I bought this very 1954 Ford Sept. 23, 1954 when I was 19 years old for $2,169 from Carson Motor Co., Gibson City, II. I traded in a 1950 2-door Ford for a difference of $1,250. I trusted my future wife to take a carload of Female classmates on their senior trip to Wisconsin Dells before it was a year old. She made it home safely without a scratch. My wife and I dated in this car, went on our honeymoon to Eureka Springs, Arkansas. We brought our new born daughter home from the hospital in 1957, two years later a son and five years later another son.


The last license tag on the car when I parked it 1965 with 95,000 miles on the odometer. No major work was done on the car, just oil changes, tune ups and brakes. It sat for almost forty years. Fast forward to 2004 and I had retired and needed something to do, so the restoration began. After two days of removing rusty parts and bolts I thought, do I really want to do this? It was too late to turn back by then. The first project was to weld in the new rocker panels, floor pans and new floor braces. I then removed the body and had it sand blasted before taking it to a local body shop to have the finishing work done. The body man painted the interior, firewall, door frames and inside of trunk.
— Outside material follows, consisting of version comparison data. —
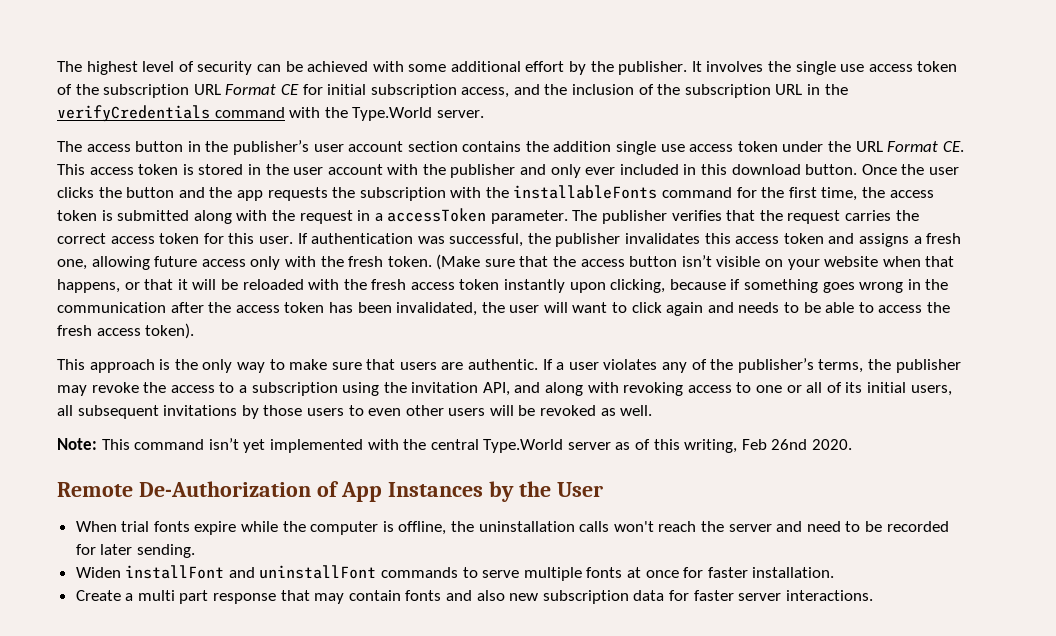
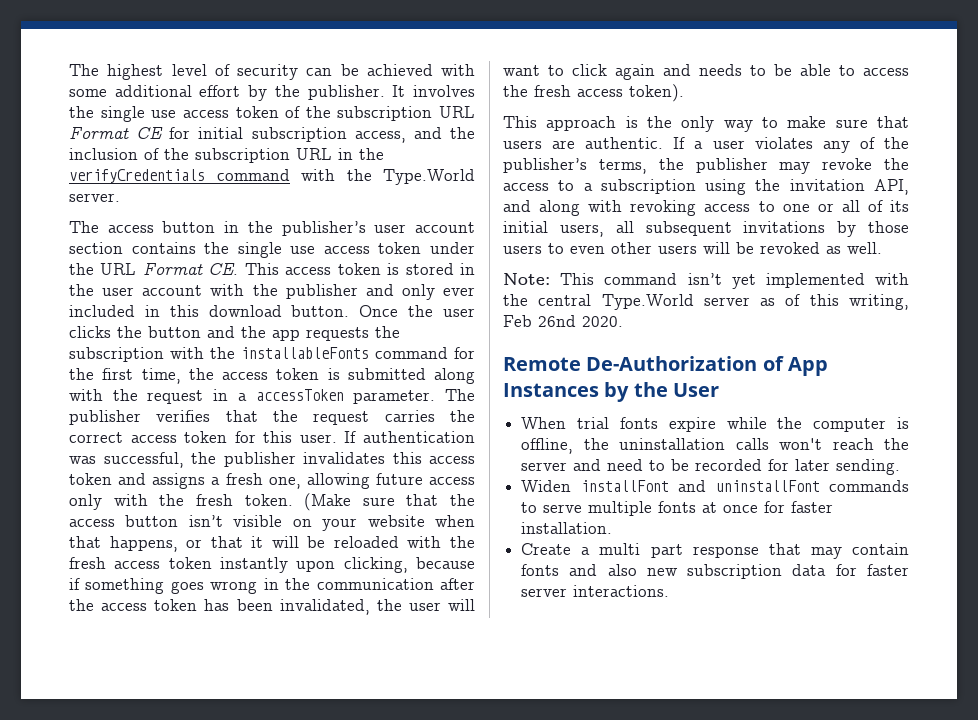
[553,141,612,152] addition -> (230, 248) none

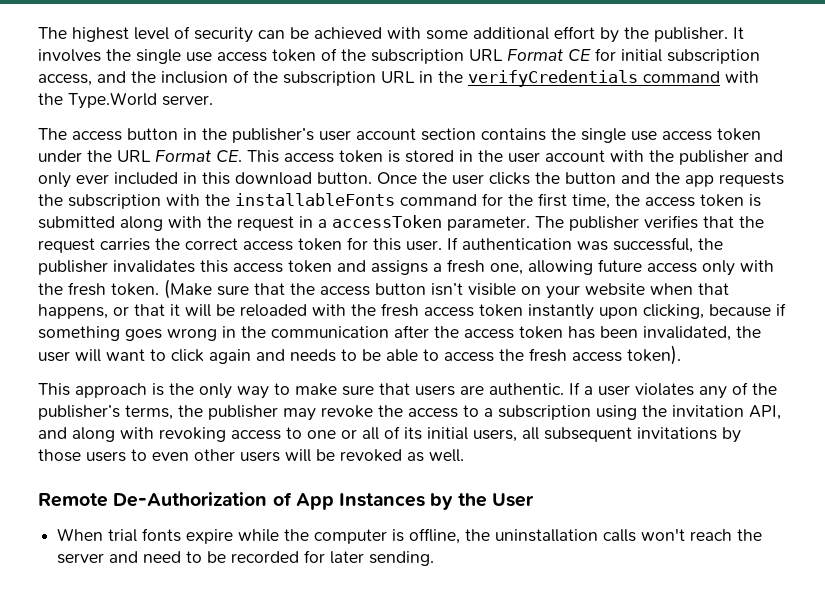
[503,273,909,289] [503,294,909,310] [503,315,623,327] // Note: This command isn’t yet implemented with the central Type.World server as of this writing, Feb 26nd 2020. -> (464, 455) none
[521,480,909,492] [521,501,834,516] [521,522,613,534] [521,543,909,559] [521,564,909,579] [521,585,670,597] // Widen installFont and uninstallFont commands to serve multiple fonts at once for faster installation. // Create a multi part response that may contain fonts and also new subscription data for faster server interactions. -> (435, 558) none

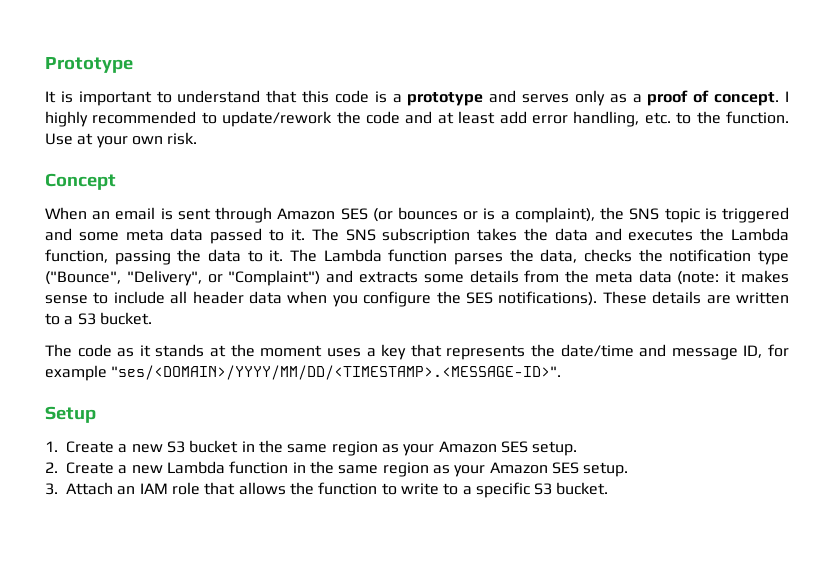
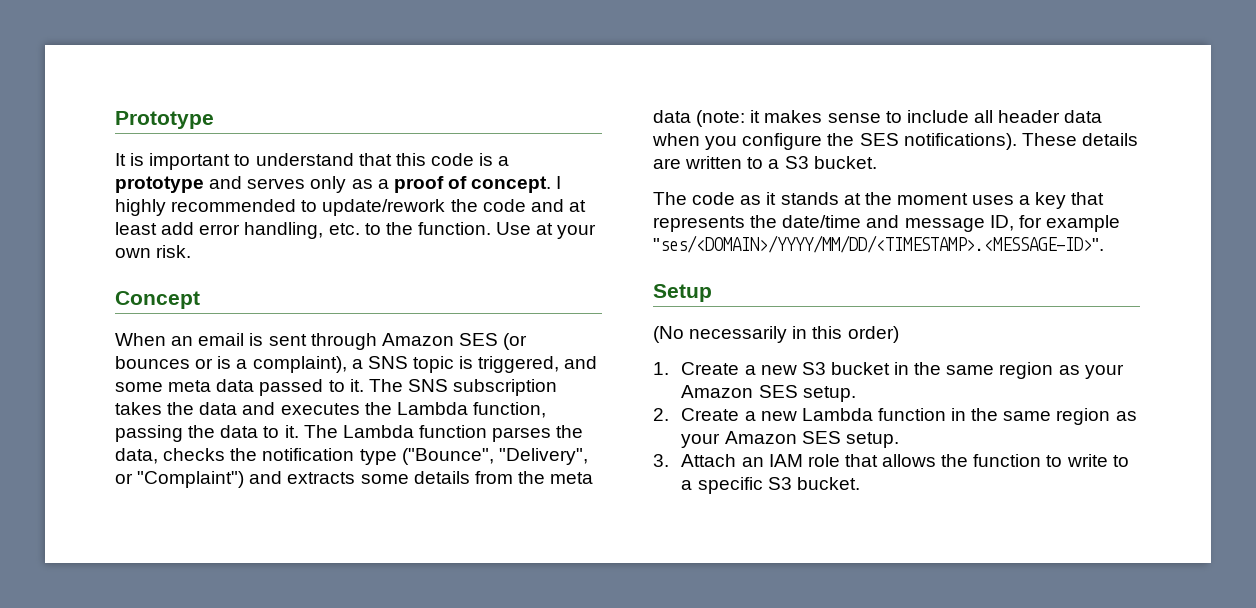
[600,207,625,220] the -> [351,359,363,369] a
[721,207,789,223] triggered -> [478,356,560,373] triggered,
(96, 414) none -> [653,326,899,343] // (No necessarily in this order)

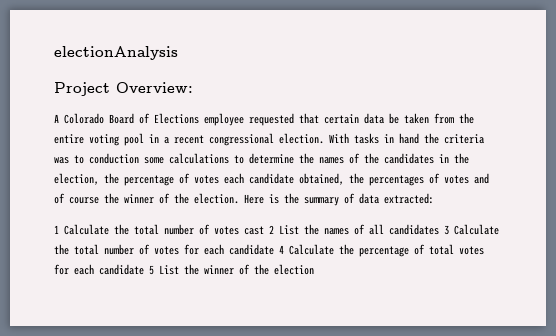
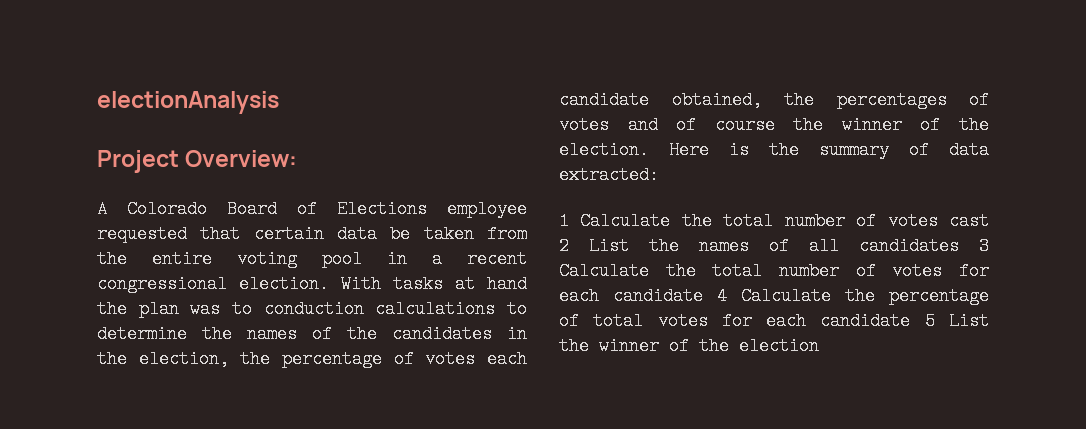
[384,134,394,143] in -> [455,275,475,293] at
[444,134,484,144] criteria -> [138,300,179,318] plan
[144,157,164,164] some -> (364, 309) none

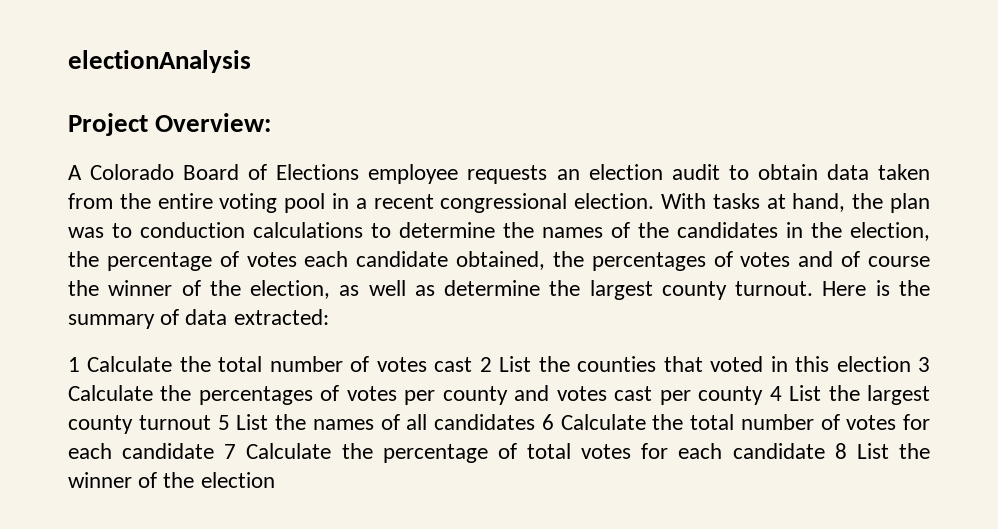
[97,225,411,243] requested that certain data be -> [467,164,869,184] requests an election audit to obtain data
[487,275,527,293] hand -> [792,193,846,212] hand,
[559,141,649,159] election. -> [250,280,814,300] election, as well as determine the largest county turnout.
(679, 246) none -> [577,356,931,372] [68,385,930,405] [68,414,306,434] counties that voted in this election 3 Calculate the percentages of votes per county and votes cast per county 4 List the largest county turnout 5 List the
[979,237,989,255] 3 -> [541,414,554,430] 6
[717,287,727,305] 4 -> [224,444,237,459] 7
[924,312,935,330] 5 -> [834,443,847,459] 8

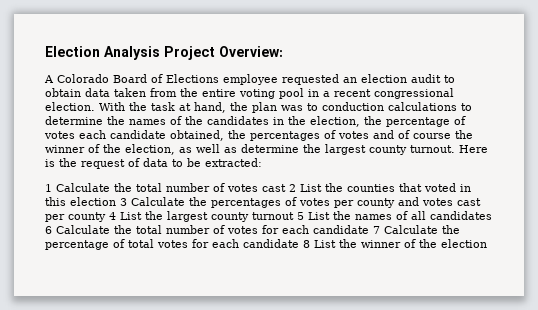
[68,50,251,73] electionAnalysis // -> [45,46,160,60] Election Analysis
[467,165,548,184] requests -> [282,74,339,85] requested
[712,193,760,209] tasks -> [129,102,175,111] the task
[68,314,155,329] summary -> [81,159,125,169] request
(228, 317) none -> [172,158,201,167] to be

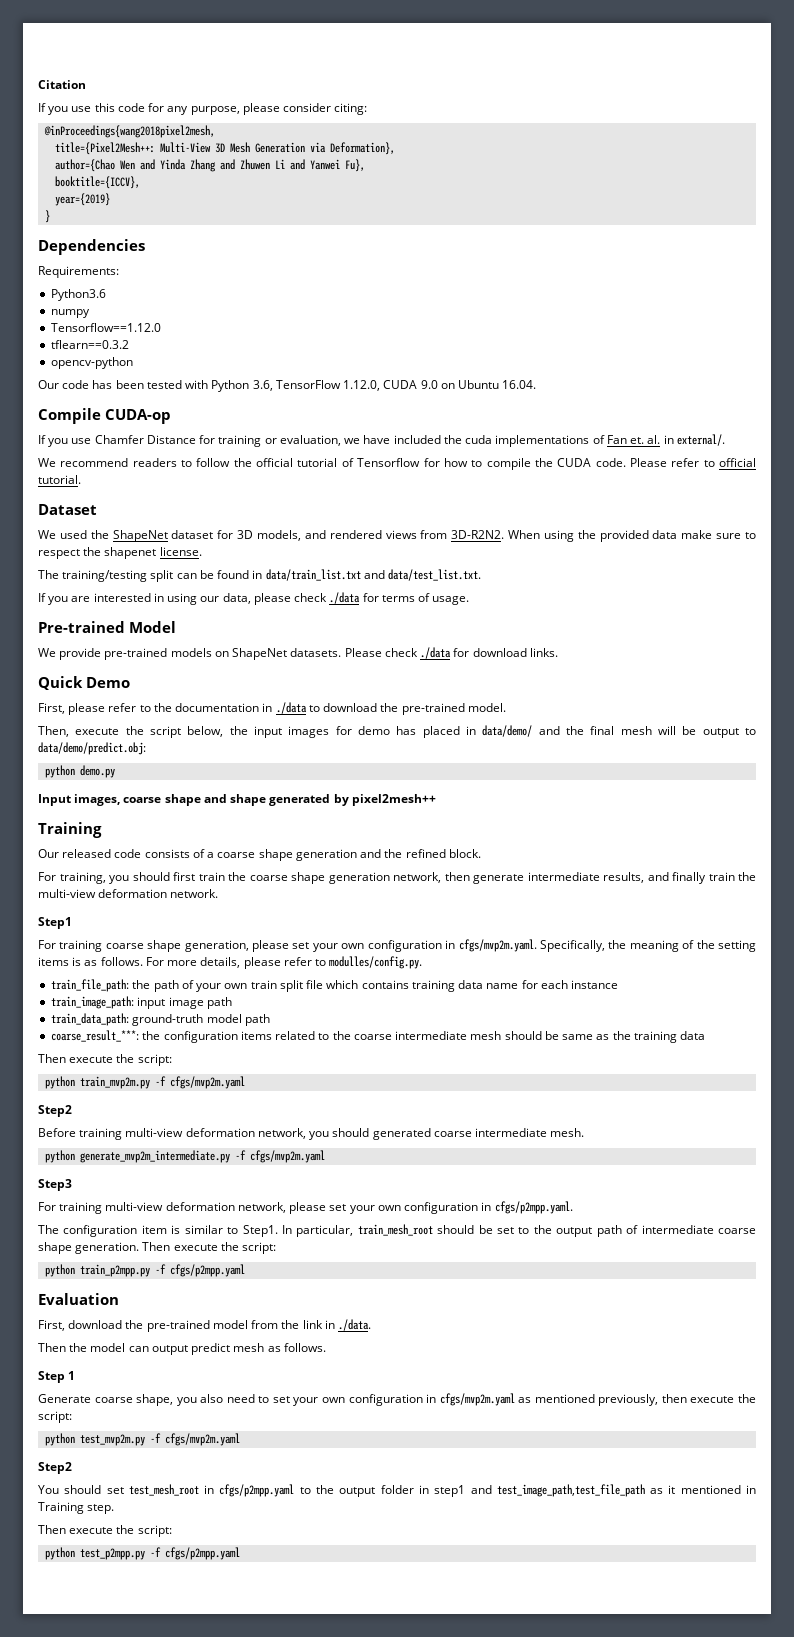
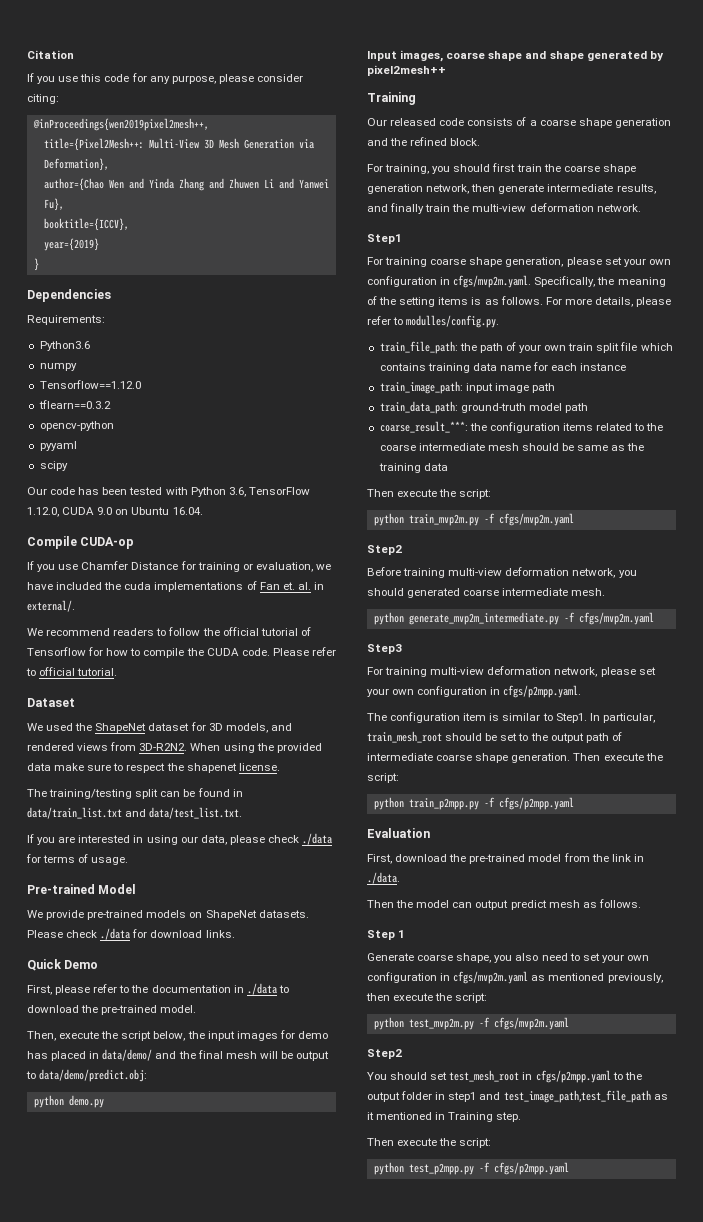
[44,125,216,138] @inProceedings{wang2018pixel2mesh, -> [32,118,209,131] @inProceedings{wen2019pixel2mesh++,
(134, 363) none -> [39,441,77,451] [39,461,68,471] // pyyaml // scipy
While the body man was working on the body, I stripped the chassis down to the bare frame, had it sand blasted and powder coated. The assembly began by installing new brakes, wheel cylinders, stainless steel brake lines, new wheel bearings and rebuilding the differential. The front suspension was all bushed as well as the rear springs with new anti squeak pads. The next thing was to rebuild the engine. Being a mechanic by trade, this came easy. I stripped the engine down, had the cylinders bored to .030 oversize and the crankshaft ground to .010 undersize. Installed new pistons, rings, bearings, camshaft and rocker arms. The cylinder heads were taken to a machine shop to have the valve guides redone and new valve seats installed. After the engine was finished, I rebuilt the transmission and steering gear box.

We now have a rolling chassis with new Coker tires ready to take it to the body shop to install the body on it. After the body was all bolted down, doors and fenders installed it was time for the final paint job. It is now time to install the drive train and new interior. The final touches were done and time for a test drive, which went well.


My wife, JoAnn and I went on our honeymoon in this very car 58 years ago so we decided to go on the same trip to Eureka, Springs, Arkansas on our 50th wedding anniversary. The car wasn't quite done so we went on our 51st. On our way to Arkansas, we stopped at the Cracker Barrel in Springfield, II. for coffee. When we went to leave, I started the engine and heard a noise. The starter drive locked up and would not release. I called an electrical shop in Bloomington, II. and he had a rebuilt starter with a drive. I removed the starter in the parking lot and JoAnn and I pushed the car by hand to get it started. We drove the car to Bloomington with out a starter. Installed the starter in the parking lot and away we go again. We went about a hundred extra miles that day, but we made it to our destination for that day. Now I have an extra starter for a back up. When we were on our honeymoon in 1956, we stopped in Springfield, II. the first night, shut the engine off and the red generator light stayed on. I had to disconnect the battery cable to turn it off. The next morning we went to leave and the light still stayed on. We found a Mercury dealer in Hamel, II. who removed the generator and installed new brushes for a total of $5.92 Guess we should avoid going through Springfield. Later on that day, we were going down one of those big hills in Missouri listening to the twin glass packs pop and crack when letting off the accelerator and a Police Officer pulled us over and accused us of speeding, which we weren't. Just sounded like it. He found out we were on our honeymoon and just gave me a talking to about endangering the life of my new bride by speeding, then let us go.

The rest of the trip was uneventful except when getting close to Springfield, II. on the way home, we ran out of gas. Used to do that a lot before we were married, but was for real this time. This car is not a fancy car like a Crown Victory, but holds a lot memories. We still enjoy it today.